### TEXT PROVIDED
------------------------------

Henry Hector Bolitho (28 May 1897 – 12 September 1974) was a New Zealand writer, novelist and biographer, who had 59 books published. Widely travelled, he spent most of his career in England.

Biography
Hector Bolitho was born and educated in Auckland, New Zealand, the son of Henry and Ethelred Frances Bolitho. He travelled in the South Sea Islands in 1919 and then through New Zealand with the Prince of Wales in 1920.

Bolitho lived in Sydney from 1921 to 1923, where he became editor of the Shakespearean Quarterly and literary editor and drama critic of the Evening News in Sydney.

He also travelled in Africa, Canada, America, and Germany in 1923-4, finally settling in Britain where he was to remain for the rest of his life.

On his arrival in Britain he worked as a freelance journalist; in 1927 he also provided a glowing introduction to (former journalist of the Evening News and future crime writer) Max Murray's first book, a sea voyage called The World's Back Doors (Jonathan Cape, 1927), the sixty-first book in Jonathan Cape's Traveller's Library series.

------------------------------

### ACTIONS TO TAKE
**1.** Answer these questions about Hector Bolitho using the biography:
(a) How many of his books were published?
(b) Which quarterly did he edit while living in Sydney?
(c) In what year did he travel through New Zealand with the Prince of Wales?
**2.** Which places does the biography of Hector Bolitho name as destinations of his travels in 1923-4? List them all.
**3.** Can you resume the biography of Hector Bolitho, starting after its final sentence?
The records are drawn from a different source than the biography above.

------------------------------

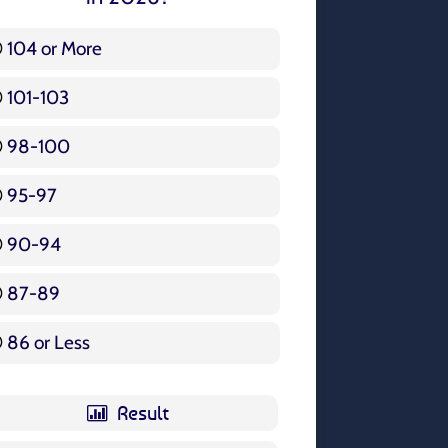
104 or More
3 ( 3.57 % )
101-103
15 ( 17.86 % )
98-100
17 ( 20.24 % )
95-97
12 ( 14.29 % )
90-94
16 ( 19.05 % )
87-89
5 ( 5.95 % )
86 or Less
16 ( 19.05 % )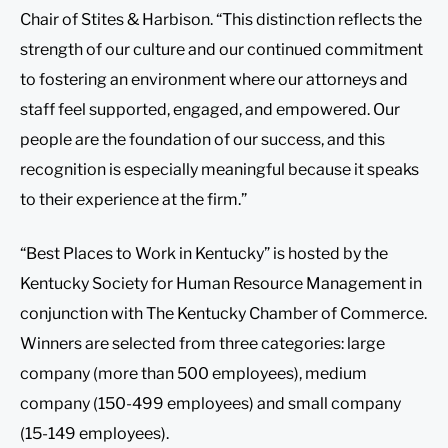
Chair of Stites & Harbison. “This distinction reflects the
strength of our culture and our continued commitment
to fostering an environment where our attorneys and
staff feel supported, engaged, and empowered. Our
people are the foundation of our success, and this
recognition is especially meaningful because it speaks
to their experience at the firm.”
“Best Places to Work in Kentucky” is hosted by the
Kentucky Society for Human Resource Management in
conjunction with The Kentucky Chamber of Commerce.
Winners are selected from three categories: large
company (more than 500 employees), medium
company (150-499 employees) and small company
(15-149 employees).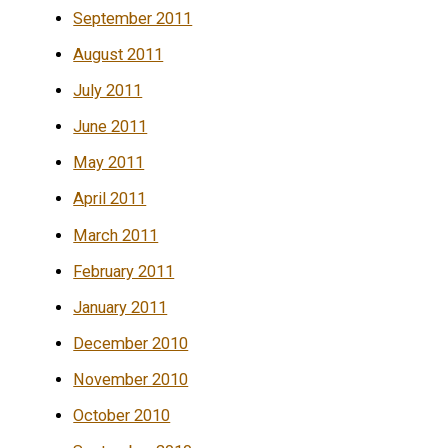
September 2011
August 2011
July 2011
June 2011
May 2011
April 2011
March 2011
February 2011
January 2011
December 2010
November 2010
October 2010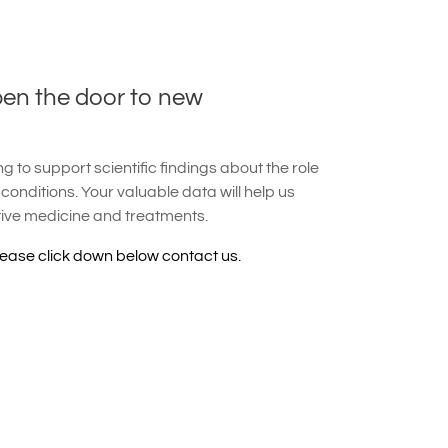
pen the door to new
 to support scientific findings about the role
 conditions. Your valuable data will help us
tive medicine and treatments.
lease click down below contact us.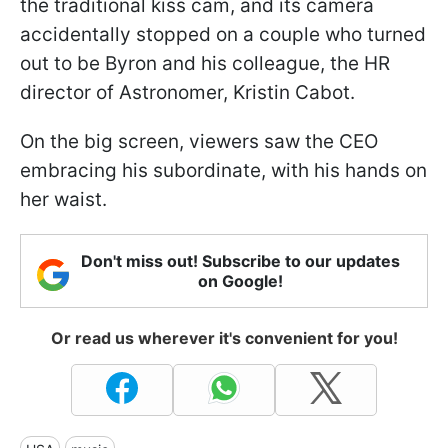
the traditional kiss cam, and its camera
accidentally stopped on a couple who turned
out to be Byron and his colleague, the HR
director of Astronomer, Kristin Cabot.
On the big screen, viewers saw the CEO
embracing his subordinate, with his hands on
her waist.
Don't miss out! Subscribe to our updates
on Google!
Or read us wherever it's convenient for you!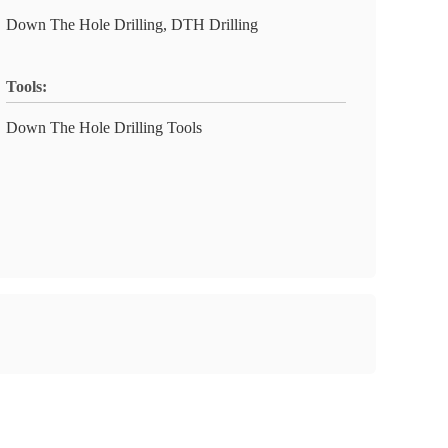
Down The Hole Drilling, DTH Drilling
Tools:
Down The Hole Drilling Tools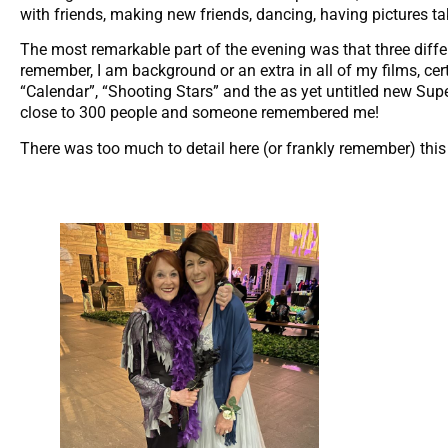
with friends, making new friends, dancing, having pictures ta
The most remarkable part of the evening was that three diff
remember, I am background or an extra in all of my films, cer
“Calendar”, “Shooting Stars” and the as yet untitled new Su
close to 300 people and someone remembered me!
There was too much to detail here (or frankly remember) this eve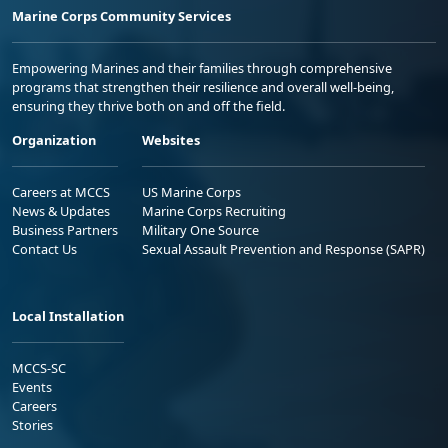
Marine Corps Community Services
Empowering Marines and their families through comprehensive
programs that strengthen their resilience and overall well-being,
ensuring they thrive both on and off the field.
Organization
Websites
Careers at MCCS
US Marine Corps
News & Updates
Marine Corps Recruiting
Business Partners
Military One Source
Contact Us
Sexual Assault Prevention and Response (SAPR)
Local Installation
MCCS-SC
Events
Careers
Stories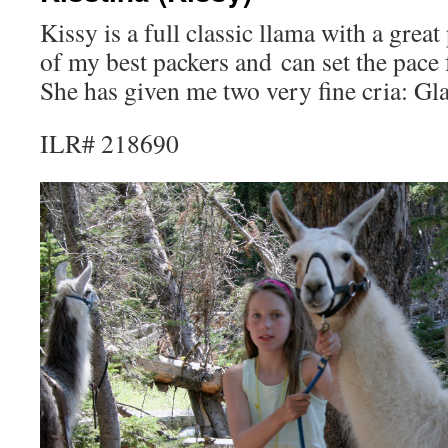
Kissy is a full classic llama with a grea
of my best packers and can set the pace
She has given me two very fine cria: Gl
ILR# 218690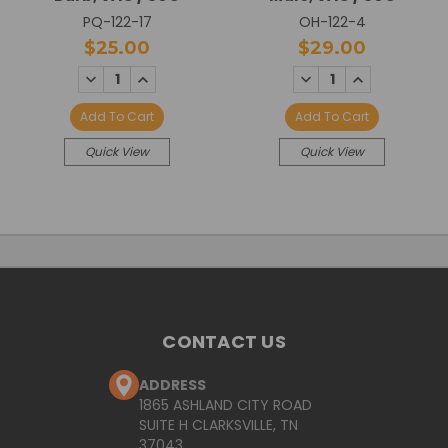
PQ-122-17
OH-122-4
$25.00
$29.00
DECREASE
INCREASE
DECREASE
INCREASE
QUANTITY:
QUANTITY:
QUANTITY:
QUANTITY:
Add To Cart
Add To Cart
Quick View
Quick View
CONTACT US
ADDRESS
1865 ASHLAND CITY ROAD
SUITE H CLARKSVILLE, TN
37043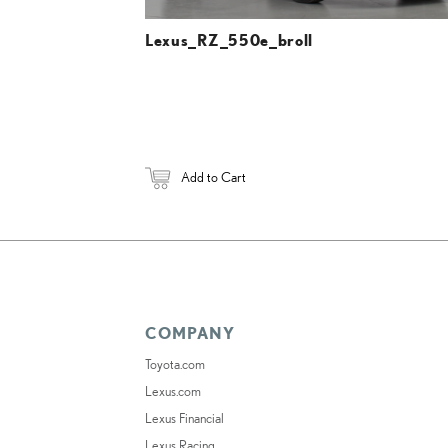
Lexus_RZ_550e_broll
Add to Cart
COMPANY
Toyota.com
Lexus.com
Lexus Financial
Lexus Racing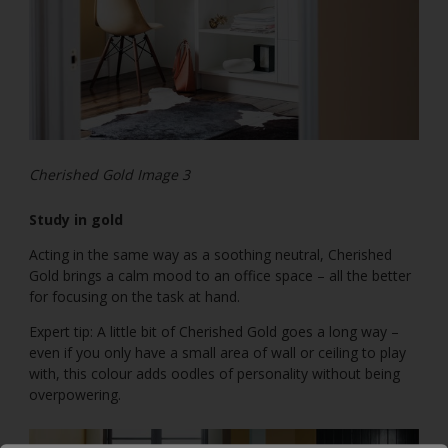
Cherished Gold Image 3
Study in gold
Acting in the same way as a soothing neutral, Cherished
Gold brings a calm mood to an office space – all the better
for focusing on the task at hand.
Expert tip: A little bit of Cherished Gold goes a long way –
even if you only have a small area of wall or ceiling to play
with, this colour adds oodles of personality without being
overpowering.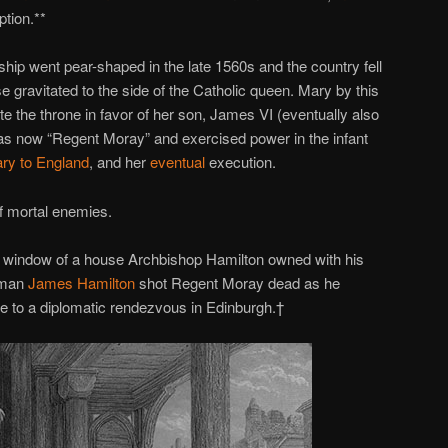
tion.**
hip went pear-shaped in the late 1560s and the country fell
se gravitated to the side of the Catholic queen. Mary by this
e the throne in favor of her son, James VI (eventually also
s now “Regent Moray” and exercised power in the infant
ry to England
, and her
eventual
execution.
f mortal enemies.
 window of a house Archbishop Hamilton owned with his
nsman
James Hamilton
shot Regent Moray dead as he
e to a diplomatic rendezvous in Edinburgh.†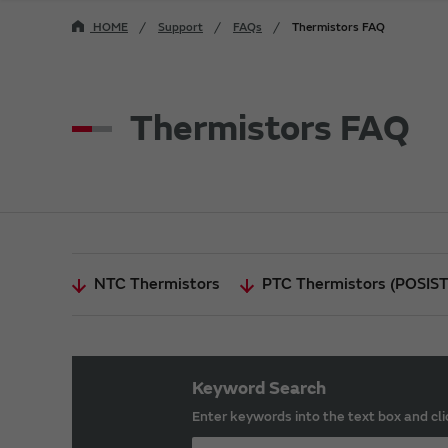
HOME
Support
FAQs
Thermistors FAQ
Thermistors FAQ
NTC Thermistors
PTC Thermistors (POSIS
Keyword Search
Enter keywords into the text box and cli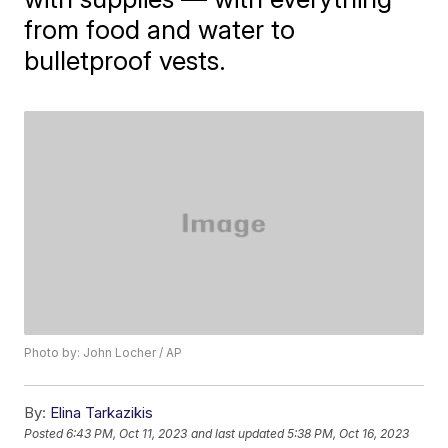
from food and water to
bulletproof vests.
Photo by: John Locher / AP
By:
Elina Tarkazikis
Posted
6:43 PM, Oct 11, 2023
and last updated
5:38 PM, Oct 16, 2023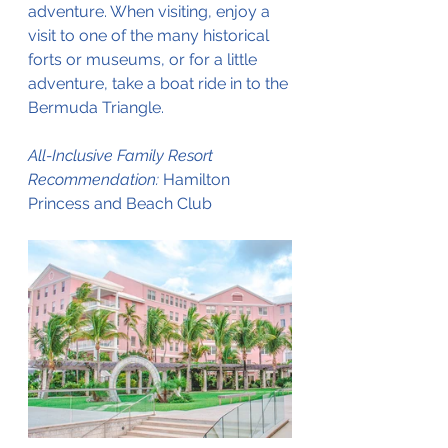
adventure. When visiting, enjoy a 
visit to one of the many historical 
forts or museums, or for a little 
adventure, take a boat ride in to the 
Bermuda Triangle.
All-Inclusive Family Resort 
Recommendation: 
Hamilton 
Princess and Beach Club 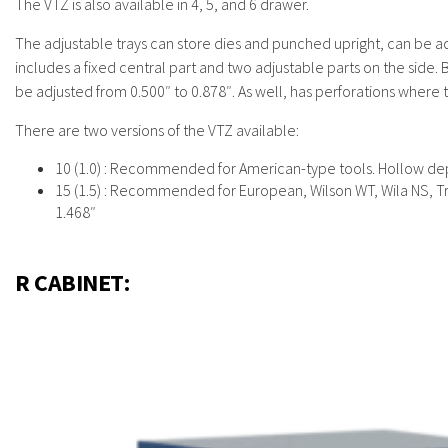
The VTZ is also available in 4, 5, and 6 drawer.
The adjustable trays can store dies and punched upright, can be adju
includes a fixed central part and two adjustable parts on the side. 
be adjusted from 0.500″ to 0.878″. As well, has perforations where 
There are two versions of the VTZ available:
10 (1.0) : Recommended for American-type tools. Hollow dep
15 (1.5) : Recommended for European, Wilson WT, Wila NS, T
1.468″
R CABINET: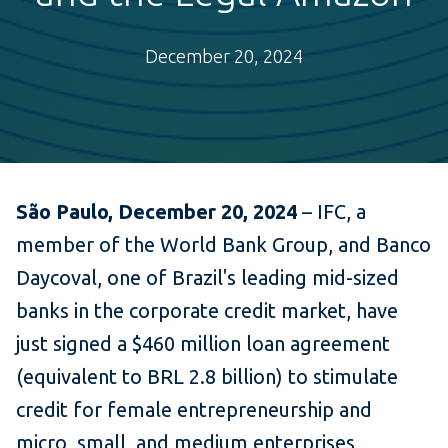
December 20, 2024
São Paulo, December 20, 2024
– IFC, a
member of the World Bank Group, and Banco
Daycoval, one of Brazil's leading mid-sized
banks in the corporate credit market, have
just signed a $460 million loan agreement
(equivalent to BRL 2.8 billion) to stimulate
credit for female entrepreneurship and
micro, small, and medium enterprises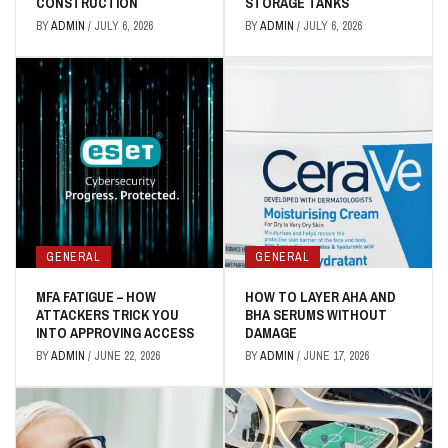
CONSTRUCTION
STORAGE TANKS
BY
ADMIN
/
JULY 6, 2026
BY
ADMIN
/
JULY 6, 2026
GENERAL
GENERAL
MFA FATIGUE – HOW
HOW TO LAYER AHA AND
ATTACKERS TRICK YOU
BHA SERUMS WITHOUT
INTO APPROVING ACCESS
DAMAGE
BY
ADMIN
/
JUNE 22, 2026
BY
ADMIN
/
JUNE 17, 2026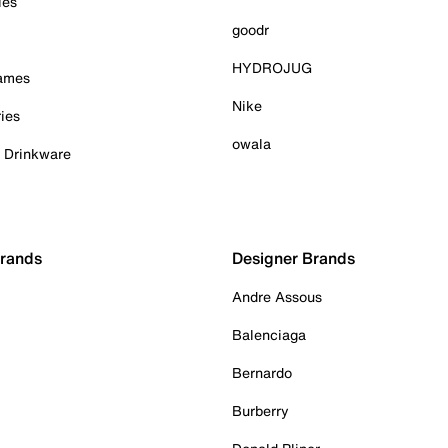
ies
goodr
HYDROJUG
Games
Nike
ies
owala
& Drinkware
Brands
Designer Brands
Andre Assous
Balenciaga
Bernardo
Burberry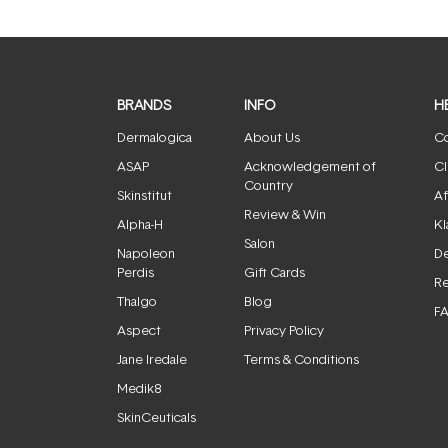
BRANDS
INFO
H
Dermalogica
About Us
Co
ASAP
Acknowledgement of
Cl
Country
Skinstitut
Af
Review & Win
Alpha-H
Kl
Salon
Napoleon
De
Perdis
Gift Cards
Re
Thalgo
Blog
F
Aspect
Privacy Policy
Jane Iredale
Terms & Conditions
Medik8
SkinCeuticals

------------------------------

### ANSWER SET
**1.**
(a) 59
(b) The Shakespearean Quarterly
(c) 1920

**2.** Africa, Canada, America, Germany

**3.**
At the start of World War II he joined the Royal Air Force Volunteer Reserve (RAFVR) as an intelligence officer with the rank of squadron leader, editing the Royal Air Force Weekly Bulletin, which in 1941 became the Royal Air Force Journal. In 1942 he was appointed editor of the Coastal Command Intelligence Review.

Bolitho undertook several lecture tours of America (in 1938–39, 1947, 1948, and 1949) and he also revisited Australia in later years.

In his forties, Bolitho shared his life and his home with John Simpson. Hector described John as his ‘secretary’, which was then a common euphemism for gay partner. Simpson later died and his long-term partner was Derek Peel, an army officer. They met in 1949 and were together until Bolitho's death in 1974.

Bolitho is referenced in fictional form as "Hector Bolithiero" in the Denton Welch short story "Brave and Cruel".

The name Bolitho is of Cornish origin.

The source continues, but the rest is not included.